02.12.2024
N°2 2024

Aktuelles aus dem SVEB

SVEB-Branchenmonitor zeigt leicht positive Entwicklung im Weiterbildungsbereich

Nach dem deutlichen Einbruch von Angebot und Nachfrage infolge der Corona-Pandemie befindet sich die Weiterbildungsbranche seit 2022 in einer Phase der Erholung. Dies zeigt der SVEB-Branchenmonitor, der einmal jährlich erscheint und gestützt auf eine Anbieterumfrage die Entwicklung in der Weiterbildungsbranche beobachtet, insbesondere in den Bereichen wirtschaftliche Situation, Angebot, Nachfrage und Personalbestand. Die aktuelle, auf der Erhebung von 2023 basierende Ausgabe des Branchenmonitors zeigt in allen vier Dimensionen eine leicht positive Branchenentwicklung. Auch die Erwartungen für 2024 wiesen in eine leicht positive Richtung: Etwas mehr als die Hälfte der befragten Anbieter erwartete für 2024 eine Zunahme der Nachfrage sowie des Angebotsvolumens. Der mit der Pandemie einhergehende Digitalisierungsschub in der Weiterbildungspraxis hat sich währenddessen etwas verlangsamt.

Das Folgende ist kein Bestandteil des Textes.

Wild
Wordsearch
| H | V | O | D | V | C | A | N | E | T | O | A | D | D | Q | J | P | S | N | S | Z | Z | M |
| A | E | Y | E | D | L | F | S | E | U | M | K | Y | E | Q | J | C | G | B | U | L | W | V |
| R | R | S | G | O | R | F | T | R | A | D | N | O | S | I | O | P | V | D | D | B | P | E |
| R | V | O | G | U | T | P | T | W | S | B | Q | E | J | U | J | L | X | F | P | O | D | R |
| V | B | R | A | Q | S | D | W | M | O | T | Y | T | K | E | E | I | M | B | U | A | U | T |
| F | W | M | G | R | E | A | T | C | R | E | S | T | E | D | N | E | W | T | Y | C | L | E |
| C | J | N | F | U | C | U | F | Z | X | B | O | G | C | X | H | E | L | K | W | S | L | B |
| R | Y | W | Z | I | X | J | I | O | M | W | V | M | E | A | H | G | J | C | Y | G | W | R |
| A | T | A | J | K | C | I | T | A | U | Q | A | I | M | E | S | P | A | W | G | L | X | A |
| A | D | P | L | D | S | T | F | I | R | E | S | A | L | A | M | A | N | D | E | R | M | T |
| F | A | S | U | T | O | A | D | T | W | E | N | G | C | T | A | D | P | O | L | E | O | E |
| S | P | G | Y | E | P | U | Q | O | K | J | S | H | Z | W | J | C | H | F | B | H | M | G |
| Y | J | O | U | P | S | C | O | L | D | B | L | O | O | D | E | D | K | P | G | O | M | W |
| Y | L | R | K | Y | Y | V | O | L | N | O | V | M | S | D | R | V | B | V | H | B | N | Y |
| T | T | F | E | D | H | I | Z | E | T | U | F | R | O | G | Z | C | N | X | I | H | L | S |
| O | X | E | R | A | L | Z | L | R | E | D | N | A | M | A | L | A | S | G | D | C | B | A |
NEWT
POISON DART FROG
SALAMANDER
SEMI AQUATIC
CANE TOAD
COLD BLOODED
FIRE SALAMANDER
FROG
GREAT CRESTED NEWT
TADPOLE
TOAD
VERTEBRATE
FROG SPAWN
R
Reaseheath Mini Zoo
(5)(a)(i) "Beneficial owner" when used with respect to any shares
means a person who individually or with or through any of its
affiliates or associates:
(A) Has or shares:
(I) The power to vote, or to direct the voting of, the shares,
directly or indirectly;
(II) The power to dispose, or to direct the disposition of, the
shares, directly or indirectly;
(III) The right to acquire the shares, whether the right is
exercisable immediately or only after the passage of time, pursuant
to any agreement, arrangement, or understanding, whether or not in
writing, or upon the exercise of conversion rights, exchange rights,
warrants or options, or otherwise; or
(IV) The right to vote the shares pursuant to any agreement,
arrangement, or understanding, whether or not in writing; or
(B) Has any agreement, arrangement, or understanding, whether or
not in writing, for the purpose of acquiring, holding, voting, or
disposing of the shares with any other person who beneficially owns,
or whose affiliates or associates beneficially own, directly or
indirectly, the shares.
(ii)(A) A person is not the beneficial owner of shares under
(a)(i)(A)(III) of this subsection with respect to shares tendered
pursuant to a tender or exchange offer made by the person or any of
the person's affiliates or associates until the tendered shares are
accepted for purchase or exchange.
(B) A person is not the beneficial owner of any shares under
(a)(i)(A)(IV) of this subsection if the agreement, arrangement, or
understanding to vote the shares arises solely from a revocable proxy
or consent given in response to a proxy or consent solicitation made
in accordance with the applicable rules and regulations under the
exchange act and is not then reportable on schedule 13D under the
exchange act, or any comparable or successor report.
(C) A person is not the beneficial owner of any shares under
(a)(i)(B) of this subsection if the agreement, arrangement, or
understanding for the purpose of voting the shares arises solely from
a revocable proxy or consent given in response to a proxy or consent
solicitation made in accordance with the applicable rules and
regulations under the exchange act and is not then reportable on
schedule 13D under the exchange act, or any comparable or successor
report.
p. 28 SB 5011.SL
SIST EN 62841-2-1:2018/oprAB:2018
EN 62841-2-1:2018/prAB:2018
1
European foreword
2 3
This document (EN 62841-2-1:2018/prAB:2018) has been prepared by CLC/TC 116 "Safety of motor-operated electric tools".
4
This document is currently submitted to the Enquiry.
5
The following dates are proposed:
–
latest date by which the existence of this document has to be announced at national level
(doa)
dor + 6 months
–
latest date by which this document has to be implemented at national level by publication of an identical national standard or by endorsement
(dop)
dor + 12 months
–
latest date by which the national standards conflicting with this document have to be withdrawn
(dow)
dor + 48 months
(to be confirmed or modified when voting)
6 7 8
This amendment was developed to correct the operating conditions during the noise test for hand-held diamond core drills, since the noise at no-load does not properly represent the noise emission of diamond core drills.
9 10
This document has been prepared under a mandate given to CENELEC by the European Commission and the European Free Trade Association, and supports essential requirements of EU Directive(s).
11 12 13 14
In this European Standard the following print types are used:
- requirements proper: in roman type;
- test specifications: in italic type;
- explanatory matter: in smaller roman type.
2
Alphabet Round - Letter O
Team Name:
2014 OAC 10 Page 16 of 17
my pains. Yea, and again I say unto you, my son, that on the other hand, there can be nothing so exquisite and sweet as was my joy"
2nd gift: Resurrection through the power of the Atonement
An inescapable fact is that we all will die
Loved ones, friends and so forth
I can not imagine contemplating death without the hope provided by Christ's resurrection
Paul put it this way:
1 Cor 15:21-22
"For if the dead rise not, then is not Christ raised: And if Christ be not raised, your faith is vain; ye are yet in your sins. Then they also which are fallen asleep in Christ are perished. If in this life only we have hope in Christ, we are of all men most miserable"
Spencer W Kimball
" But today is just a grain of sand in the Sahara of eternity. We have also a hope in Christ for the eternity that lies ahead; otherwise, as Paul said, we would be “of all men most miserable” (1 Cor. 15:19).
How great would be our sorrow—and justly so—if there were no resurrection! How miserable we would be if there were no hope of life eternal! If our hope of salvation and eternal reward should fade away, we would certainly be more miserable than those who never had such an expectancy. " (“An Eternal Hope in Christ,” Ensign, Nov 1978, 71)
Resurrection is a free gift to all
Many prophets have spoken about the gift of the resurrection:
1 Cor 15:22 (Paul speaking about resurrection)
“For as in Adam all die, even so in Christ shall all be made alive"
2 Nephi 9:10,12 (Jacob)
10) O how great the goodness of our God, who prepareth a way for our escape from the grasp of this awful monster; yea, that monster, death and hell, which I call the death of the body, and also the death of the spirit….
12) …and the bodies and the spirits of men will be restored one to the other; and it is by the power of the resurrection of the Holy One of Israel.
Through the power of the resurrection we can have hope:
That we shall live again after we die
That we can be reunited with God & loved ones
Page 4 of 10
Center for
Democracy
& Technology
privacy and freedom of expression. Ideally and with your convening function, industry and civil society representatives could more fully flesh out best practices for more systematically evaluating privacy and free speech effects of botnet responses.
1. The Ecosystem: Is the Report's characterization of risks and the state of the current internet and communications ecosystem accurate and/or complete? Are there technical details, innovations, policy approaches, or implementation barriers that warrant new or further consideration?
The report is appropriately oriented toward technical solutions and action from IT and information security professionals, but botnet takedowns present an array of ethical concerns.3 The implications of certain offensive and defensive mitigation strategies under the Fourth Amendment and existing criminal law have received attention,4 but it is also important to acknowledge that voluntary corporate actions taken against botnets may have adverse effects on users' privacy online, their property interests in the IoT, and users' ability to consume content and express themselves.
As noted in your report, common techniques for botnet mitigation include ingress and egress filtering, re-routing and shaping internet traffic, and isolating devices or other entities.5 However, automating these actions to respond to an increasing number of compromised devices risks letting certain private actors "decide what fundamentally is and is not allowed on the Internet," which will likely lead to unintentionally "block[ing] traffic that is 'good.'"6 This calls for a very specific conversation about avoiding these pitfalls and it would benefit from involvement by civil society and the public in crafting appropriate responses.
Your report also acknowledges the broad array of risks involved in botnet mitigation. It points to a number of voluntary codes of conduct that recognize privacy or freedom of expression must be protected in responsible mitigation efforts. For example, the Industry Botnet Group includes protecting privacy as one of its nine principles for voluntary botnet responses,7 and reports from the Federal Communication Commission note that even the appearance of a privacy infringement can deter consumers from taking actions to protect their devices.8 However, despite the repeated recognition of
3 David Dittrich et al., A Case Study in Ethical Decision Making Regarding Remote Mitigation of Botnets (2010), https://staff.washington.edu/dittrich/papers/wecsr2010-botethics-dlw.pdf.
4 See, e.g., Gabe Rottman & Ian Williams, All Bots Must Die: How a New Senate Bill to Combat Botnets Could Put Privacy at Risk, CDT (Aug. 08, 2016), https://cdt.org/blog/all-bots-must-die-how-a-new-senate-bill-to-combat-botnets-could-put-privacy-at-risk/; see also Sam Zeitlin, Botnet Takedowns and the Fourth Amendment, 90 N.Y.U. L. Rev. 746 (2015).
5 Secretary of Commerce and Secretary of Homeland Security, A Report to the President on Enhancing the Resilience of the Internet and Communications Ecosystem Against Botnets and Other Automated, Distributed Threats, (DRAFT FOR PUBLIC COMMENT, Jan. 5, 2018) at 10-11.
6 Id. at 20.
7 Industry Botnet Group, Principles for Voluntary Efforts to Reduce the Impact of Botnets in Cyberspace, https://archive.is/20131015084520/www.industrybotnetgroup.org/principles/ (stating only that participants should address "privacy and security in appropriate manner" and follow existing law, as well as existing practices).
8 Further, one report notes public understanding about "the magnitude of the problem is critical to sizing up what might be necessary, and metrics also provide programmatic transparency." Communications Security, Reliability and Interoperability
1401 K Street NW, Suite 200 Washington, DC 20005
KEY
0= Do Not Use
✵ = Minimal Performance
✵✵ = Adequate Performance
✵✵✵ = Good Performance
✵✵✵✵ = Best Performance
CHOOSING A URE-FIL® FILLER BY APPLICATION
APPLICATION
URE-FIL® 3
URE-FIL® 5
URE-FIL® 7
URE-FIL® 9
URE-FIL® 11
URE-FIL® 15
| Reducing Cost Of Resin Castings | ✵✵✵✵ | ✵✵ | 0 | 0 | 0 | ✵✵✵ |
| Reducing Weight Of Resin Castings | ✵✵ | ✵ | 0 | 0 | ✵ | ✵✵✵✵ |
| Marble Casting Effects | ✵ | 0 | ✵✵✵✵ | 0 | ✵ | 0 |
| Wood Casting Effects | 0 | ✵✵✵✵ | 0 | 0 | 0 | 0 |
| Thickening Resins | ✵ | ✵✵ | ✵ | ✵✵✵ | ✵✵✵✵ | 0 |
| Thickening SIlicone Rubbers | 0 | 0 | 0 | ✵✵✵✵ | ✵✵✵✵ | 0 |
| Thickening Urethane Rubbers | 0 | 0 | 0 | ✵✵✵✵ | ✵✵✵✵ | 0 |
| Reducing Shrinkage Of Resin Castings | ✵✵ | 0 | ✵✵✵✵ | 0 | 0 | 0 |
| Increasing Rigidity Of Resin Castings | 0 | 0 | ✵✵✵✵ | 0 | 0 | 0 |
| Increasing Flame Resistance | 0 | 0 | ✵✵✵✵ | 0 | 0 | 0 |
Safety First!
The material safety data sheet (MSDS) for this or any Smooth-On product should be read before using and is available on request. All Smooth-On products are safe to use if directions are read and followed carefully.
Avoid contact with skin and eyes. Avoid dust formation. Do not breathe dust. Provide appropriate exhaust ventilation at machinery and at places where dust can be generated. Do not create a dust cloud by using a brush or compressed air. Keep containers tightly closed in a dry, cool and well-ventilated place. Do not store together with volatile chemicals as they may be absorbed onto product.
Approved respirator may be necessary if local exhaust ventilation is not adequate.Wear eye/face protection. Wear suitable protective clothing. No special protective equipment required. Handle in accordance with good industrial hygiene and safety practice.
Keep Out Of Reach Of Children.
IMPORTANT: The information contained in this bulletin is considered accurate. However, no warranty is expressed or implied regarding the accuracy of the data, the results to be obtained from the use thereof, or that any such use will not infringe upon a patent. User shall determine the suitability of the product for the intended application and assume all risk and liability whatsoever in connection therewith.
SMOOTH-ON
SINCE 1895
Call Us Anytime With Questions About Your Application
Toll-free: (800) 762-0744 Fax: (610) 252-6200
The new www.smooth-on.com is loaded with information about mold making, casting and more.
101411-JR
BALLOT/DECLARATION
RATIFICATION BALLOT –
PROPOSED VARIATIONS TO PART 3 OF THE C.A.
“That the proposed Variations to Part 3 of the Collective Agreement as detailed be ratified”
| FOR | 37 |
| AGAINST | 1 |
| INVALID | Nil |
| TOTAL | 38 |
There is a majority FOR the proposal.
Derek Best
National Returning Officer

Zu den aktuellen Herausforderungen zählen viele Weiterbildungseinrichtungen die Angebotsentwicklung: Neben der ressourcenintensiven Entwicklung von neuen Angeboten und der kontinuierlichen Verbesserung bestehender Angebote erachten die Anbieter die Individualisierung und Flexibilisierung als anspruchsvoll. Einige Anbieter empfinden ausserdem die Rekrutierung von qualifiziertem Personal und die Mitarbeiterbindung als anspruchsvoll. 

Vanessa Cacho und Sofie Gollob (2024): SVEB-Branchenmonitor 2024. Weitere Erholung der Weiterbildungsbranche. Zürich: SVEB

Lebenswelten von Nicht-Teilnehmenden im Bereich Grundkompetenzen

Rund jede zehnte Person in der Schweiz hat Mühe, einfache Texte zu verstehen oder zu schreiben, alltagsmathematische Aufgaben zu bewältigen oder Informations- und Kommunikationstechnologie für ihren Alltag zu nutzen. Nur ein kleiner Teil dieser Personen nimmt an einem Angebot zur Verbesserung ihrer Grundkompetenzen teil. Für Weiterbildungsanbieter stellt die Erreichung dieser Zielgruppe eine Herausforderung dar.

Daher stellt sich die Frage, welche Lernbedürfnisse Personen haben, die keine Weiterbildungen besuchen, und unter welchen Bedingungen sie in einen Lernprozess zur Verbesserung ihrer Grundkompetenzen eintreten würden. Bisher ist nur wenig über die möglichen Gründe für eine Nicht-Teilnahme bekannt. Ein Ansatzpunkt für ein besseres Verständnis liegt in der Betrachtung der Beziehung zwischen dem Lebenskontext, dem wahrgenommenen Lernbedarf und den daraus resultierenden Lernbedürfnissen. Denn der Lebenskontext prägt nicht nur die Einstellung zum Lernen und zu Kursbesuchen, sondern auch den vermeintlichen Nutzen einer Teilnahme.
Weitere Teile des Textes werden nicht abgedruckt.